TASK GOAL:
Transcribe the records underneath word for word, and leave no line out.

DATA RECORDS Block Start

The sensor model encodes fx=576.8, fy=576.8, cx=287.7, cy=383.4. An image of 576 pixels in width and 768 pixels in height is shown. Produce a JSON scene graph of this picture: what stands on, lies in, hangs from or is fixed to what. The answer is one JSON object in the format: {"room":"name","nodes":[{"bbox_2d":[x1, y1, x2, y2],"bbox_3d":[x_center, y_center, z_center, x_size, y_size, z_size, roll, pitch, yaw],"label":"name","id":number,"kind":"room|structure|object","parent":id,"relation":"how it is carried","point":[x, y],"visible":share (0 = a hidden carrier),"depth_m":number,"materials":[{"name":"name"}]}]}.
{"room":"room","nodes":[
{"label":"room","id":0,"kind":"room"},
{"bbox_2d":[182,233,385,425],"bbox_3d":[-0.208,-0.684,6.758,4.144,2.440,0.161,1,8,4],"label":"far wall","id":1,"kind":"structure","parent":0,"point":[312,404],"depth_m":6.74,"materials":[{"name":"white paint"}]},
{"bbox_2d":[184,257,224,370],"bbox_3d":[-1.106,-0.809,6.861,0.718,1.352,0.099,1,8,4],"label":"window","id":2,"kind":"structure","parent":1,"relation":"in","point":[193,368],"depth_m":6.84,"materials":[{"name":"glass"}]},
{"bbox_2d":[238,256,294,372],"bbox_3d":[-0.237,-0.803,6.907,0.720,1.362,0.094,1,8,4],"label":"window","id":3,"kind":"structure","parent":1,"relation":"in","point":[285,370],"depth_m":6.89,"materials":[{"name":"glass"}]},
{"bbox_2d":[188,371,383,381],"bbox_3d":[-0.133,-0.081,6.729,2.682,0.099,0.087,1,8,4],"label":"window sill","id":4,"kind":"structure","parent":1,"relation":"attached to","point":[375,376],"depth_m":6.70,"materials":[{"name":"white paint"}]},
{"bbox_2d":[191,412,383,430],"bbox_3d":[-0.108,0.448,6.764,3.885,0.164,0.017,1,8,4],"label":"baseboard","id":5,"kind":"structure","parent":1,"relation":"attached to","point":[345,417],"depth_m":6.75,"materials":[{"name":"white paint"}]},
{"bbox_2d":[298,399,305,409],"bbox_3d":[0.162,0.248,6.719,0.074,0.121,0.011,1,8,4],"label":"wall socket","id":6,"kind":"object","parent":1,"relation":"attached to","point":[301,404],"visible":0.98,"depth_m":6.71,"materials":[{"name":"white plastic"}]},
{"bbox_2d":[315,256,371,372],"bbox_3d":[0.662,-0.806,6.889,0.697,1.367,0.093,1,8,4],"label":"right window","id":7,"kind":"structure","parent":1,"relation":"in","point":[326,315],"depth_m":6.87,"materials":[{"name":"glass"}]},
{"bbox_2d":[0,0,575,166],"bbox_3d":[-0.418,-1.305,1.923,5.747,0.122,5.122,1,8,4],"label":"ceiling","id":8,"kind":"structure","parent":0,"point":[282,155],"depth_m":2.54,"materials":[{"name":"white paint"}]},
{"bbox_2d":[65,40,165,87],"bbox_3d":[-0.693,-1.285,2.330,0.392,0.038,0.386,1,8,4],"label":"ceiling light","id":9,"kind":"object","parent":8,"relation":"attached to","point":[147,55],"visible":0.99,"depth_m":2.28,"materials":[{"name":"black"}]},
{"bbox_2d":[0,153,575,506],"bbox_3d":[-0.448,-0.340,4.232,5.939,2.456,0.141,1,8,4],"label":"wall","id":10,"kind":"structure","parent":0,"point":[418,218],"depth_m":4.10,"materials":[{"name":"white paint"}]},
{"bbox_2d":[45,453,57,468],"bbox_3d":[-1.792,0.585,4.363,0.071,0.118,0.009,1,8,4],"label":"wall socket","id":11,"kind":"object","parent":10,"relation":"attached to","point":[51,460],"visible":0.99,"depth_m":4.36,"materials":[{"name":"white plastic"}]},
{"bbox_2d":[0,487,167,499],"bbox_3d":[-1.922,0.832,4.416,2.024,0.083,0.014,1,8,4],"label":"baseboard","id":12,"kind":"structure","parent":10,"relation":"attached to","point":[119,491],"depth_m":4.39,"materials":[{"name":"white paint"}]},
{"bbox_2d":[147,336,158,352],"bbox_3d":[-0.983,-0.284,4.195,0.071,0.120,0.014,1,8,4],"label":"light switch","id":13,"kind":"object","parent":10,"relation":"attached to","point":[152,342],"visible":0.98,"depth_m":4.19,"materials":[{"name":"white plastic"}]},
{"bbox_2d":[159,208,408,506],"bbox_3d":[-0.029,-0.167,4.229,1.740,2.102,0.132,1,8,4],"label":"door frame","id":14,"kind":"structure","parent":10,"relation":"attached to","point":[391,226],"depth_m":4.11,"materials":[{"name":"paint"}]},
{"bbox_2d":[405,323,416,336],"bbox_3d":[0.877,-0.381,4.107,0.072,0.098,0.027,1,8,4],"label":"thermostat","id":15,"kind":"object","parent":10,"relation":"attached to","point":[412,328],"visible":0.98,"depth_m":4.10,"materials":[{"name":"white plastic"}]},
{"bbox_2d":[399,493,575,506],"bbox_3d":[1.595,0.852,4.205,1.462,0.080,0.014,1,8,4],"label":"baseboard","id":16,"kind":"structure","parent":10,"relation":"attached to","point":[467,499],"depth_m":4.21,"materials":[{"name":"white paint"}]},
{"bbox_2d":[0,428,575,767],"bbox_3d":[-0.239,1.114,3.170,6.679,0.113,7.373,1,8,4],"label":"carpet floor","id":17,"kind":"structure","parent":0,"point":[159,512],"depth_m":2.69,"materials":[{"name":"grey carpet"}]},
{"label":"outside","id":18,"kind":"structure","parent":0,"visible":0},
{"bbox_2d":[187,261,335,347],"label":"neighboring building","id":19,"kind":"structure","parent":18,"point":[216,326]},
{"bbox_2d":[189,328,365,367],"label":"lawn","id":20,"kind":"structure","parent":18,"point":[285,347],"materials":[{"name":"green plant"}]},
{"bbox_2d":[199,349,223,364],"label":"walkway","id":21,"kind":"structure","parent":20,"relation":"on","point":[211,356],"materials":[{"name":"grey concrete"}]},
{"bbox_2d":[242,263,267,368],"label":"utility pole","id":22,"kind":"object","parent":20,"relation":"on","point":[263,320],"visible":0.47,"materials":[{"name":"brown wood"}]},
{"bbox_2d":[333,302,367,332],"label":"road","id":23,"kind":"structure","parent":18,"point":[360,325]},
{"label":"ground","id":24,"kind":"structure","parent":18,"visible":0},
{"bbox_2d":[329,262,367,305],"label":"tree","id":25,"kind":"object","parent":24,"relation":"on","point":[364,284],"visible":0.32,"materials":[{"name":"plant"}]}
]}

DATA RECORDS Block End

WRITTEN SOLUTION:
The sensor model encodes fx=576.8, fy=576.8, cx=287.7, cy=383.4. An image of 576 pixels in width and 768 pixels in height is shown. Produce a JSON scene graph of this picture: what stands on, lies in, hangs from or is fixed to what. The answer is one JSON object in the format: {"room":"name","nodes":[{"bbox_2d":[x1, y1, x2, y2],"bbox_3d":[x_center, y_center, z_center, x_size, y_size, z_size, roll, pitch, yaw],"label":"name","id":number,"kind":"room|structure|object","parent":id,"relation":"how it is carried","point":[x, y],"visible":share (0 = a hidden carrier),"depth_m":number,"materials":[{"name":"name"}]}]}.
{"room":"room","nodes":[
{"label":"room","id":0,"kind":"room"},
{"bbox_2d":[182,233,385,425],"bbox_3d":[-0.208,-0.684,6.758,4.144,2.440,0.161,1,8,4],"label":"far wall","id":1,"kind":"structure","parent":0,"point":[312,404],"depth_m":6.74,"materials":[{"name":"white paint"}]},
{"bbox_2d":[184,257,224,370],"bbox_3d":[-1.106,-0.809,6.861,0.718,1.352,0.099,1,8,4],"label":"window","id":2,"kind":"structure","parent":1,"relation":"in","point":[193,368],"depth_m":6.84,"materials":[{"name":"glass"}]},
{"bbox_2d":[238,256,294,372],"bbox_3d":[-0.237,-0.803,6.907,0.720,1.362,0.094,1,8,4],"label":"window","id":3,"kind":"structure","parent":1,"relation":"in","point":[285,370],"depth_m":6.89,"materials":[{"name":"glass"}]},
{"bbox_2d":[188,371,383,381],"bbox_3d":[-0.133,-0.081,6.729,2.682,0.099,0.087,1,8,4],"label":"window sill","id":4,"kind":"structure","parent":1,"relation":"attached to","point":[375,376],"depth_m":6.70,"materials":[{"name":"white paint"}]},
{"bbox_2d":[191,412,383,430],"bbox_3d":[-0.108,0.448,6.764,3.885,0.164,0.017,1,8,4],"label":"baseboard","id":5,"kind":"structure","parent":1,"relation":"attached to","point":[345,417],"depth_m":6.75,"materials":[{"name":"white paint"}]},
{"bbox_2d":[298,399,305,409],"bbox_3d":[0.162,0.248,6.719,0.074,0.121,0.011,1,8,4],"label":"wall socket","id":6,"kind":"object","parent":1,"relation":"attached to","point":[301,404],"visible":0.98,"depth_m":6.71,"materials":[{"name":"white plastic"}]},
{"bbox_2d":[315,256,371,372],"bbox_3d":[0.662,-0.806,6.889,0.697,1.367,0.093,1,8,4],"label":"right window","id":7,"kind":"structure","parent":1,"relation":"in","point":[326,315],"depth_m":6.87,"materials":[{"name":"glass"}]},
{"bbox_2d":[0,0,575,166],"bbox_3d":[-0.418,-1.305,1.923,5.747,0.122,5.122,1,8,4],"label":"ceiling","id":8,"kind":"structure","parent":0,"point":[282,155],"depth_m":2.54,"materials":[{"name":"white paint"}]},
{"bbox_2d":[65,40,165,87],"bbox_3d":[-0.693,-1.285,2.330,0.392,0.038,0.386,1,8,4],"label":"ceiling light","id":9,"kind":"object","parent":8,"relation":"attached to","point":[147,55],"visible":0.99,"depth_m":2.28,"materials":[{"name":"black"}]},
{"bbox_2d":[0,153,575,506],"bbox_3d":[-0.448,-0.340,4.232,5.939,2.456,0.141,1,8,4],"label":"wall","id":10,"kind":"structure","parent":0,"point":[418,218],"depth_m":4.10,"materials":[{"name":"white paint"}]},
{"bbox_2d":[45,453,57,468],"bbox_3d":[-1.792,0.585,4.363,0.071,0.118,0.009,1,8,4],"label":"wall socket","id":11,"kind":"object","parent":10,"relation":"attached to","point":[51,460],"visible":0.99,"depth_m":4.36,"materials":[{"name":"white plastic"}]},
{"bbox_2d":[0,487,167,499],"bbox_3d":[-1.922,0.832,4.416,2.024,0.083,0.014,1,8,4],"label":"baseboard","id":12,"kind":"structure","parent":10,"relation":"attached to","point":[119,491],"depth_m":4.39,"materials":[{"name":"white paint"}]},
{"bbox_2d":[147,336,158,352],"bbox_3d":[-0.983,-0.284,4.195,0.071,0.120,0.014,1,8,4],"label":"light switch","id":13,"kind":"object","parent":10,"relation":"attached to","point":[152,342],"visible":0.98,"depth_m":4.19,"materials":[{"name":"white plastic"}]},
{"bbox_2d":[159,208,408,506],"bbox_3d":[-0.029,-0.167,4.229,1.740,2.102,0.132,1,8,4],"label":"door frame","id":14,"kind":"structure","parent":10,"relation":"attached to","point":[391,226],"depth_m":4.11,"materials":[{"name":"paint"}]},
{"bbox_2d":[405,323,416,336],"bbox_3d":[0.877,-0.381,4.107,0.072,0.098,0.027,1,8,4],"label":"thermostat","id":15,"kind":"object","parent":10,"relation":"attached to","point":[412,328],"visible":0.98,"depth_m":4.10,"materials":[{"name":"white plastic"}]},
{"bbox_2d":[399,493,575,506],"bbox_3d":[1.595,0.852,4.205,1.462,0.080,0.014,1,8,4],"label":"baseboard","id":16,"kind":"structure","parent":10,"relation":"attached to","point":[467,499],"depth_m":4.21,"materials":[{"name":"white paint"}]},
{"bbox_2d":[0,428,575,767],"bbox_3d":[-0.239,1.114,3.170,6.679,0.113,7.373,1,8,4],"label":"carpet floor","id":17,"kind":"structure","parent":0,"point":[159,512],"depth_m":2.69,"materials":[{"name":"grey carpet"}]},
{"label":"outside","id":18,"kind":"structure","parent":0,"visible":0},
{"bbox_2d":[187,261,335,347],"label":"neighboring building","id":19,"kind":"structure","parent":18,"point":[216,326]},
{"bbox_2d":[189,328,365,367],"label":"lawn","id":20,"kind":"structure","parent":18,"point":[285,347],"materials":[{"name":"green plant"}]},
{"bbox_2d":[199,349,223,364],"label":"walkway","id":21,"kind":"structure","parent":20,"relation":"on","point":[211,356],"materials":[{"name":"grey concrete"}]},
{"bbox_2d":[242,263,267,368],"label":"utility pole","id":22,"kind":"object","parent":20,"relation":"on","point":[263,320],"visible":0.47,"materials":[{"name":"brown wood"}]},
{"bbox_2d":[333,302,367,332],"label":"road","id":23,"kind":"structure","parent":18,"point":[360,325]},
{"label":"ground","id":24,"kind":"structure","parent":18,"visible":0},
{"bbox_2d":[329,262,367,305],"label":"tree","id":25,"kind":"object","parent":24,"relation":"on","point":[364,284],"visible":0.32,"materials":[{"name":"plant"}]}
]}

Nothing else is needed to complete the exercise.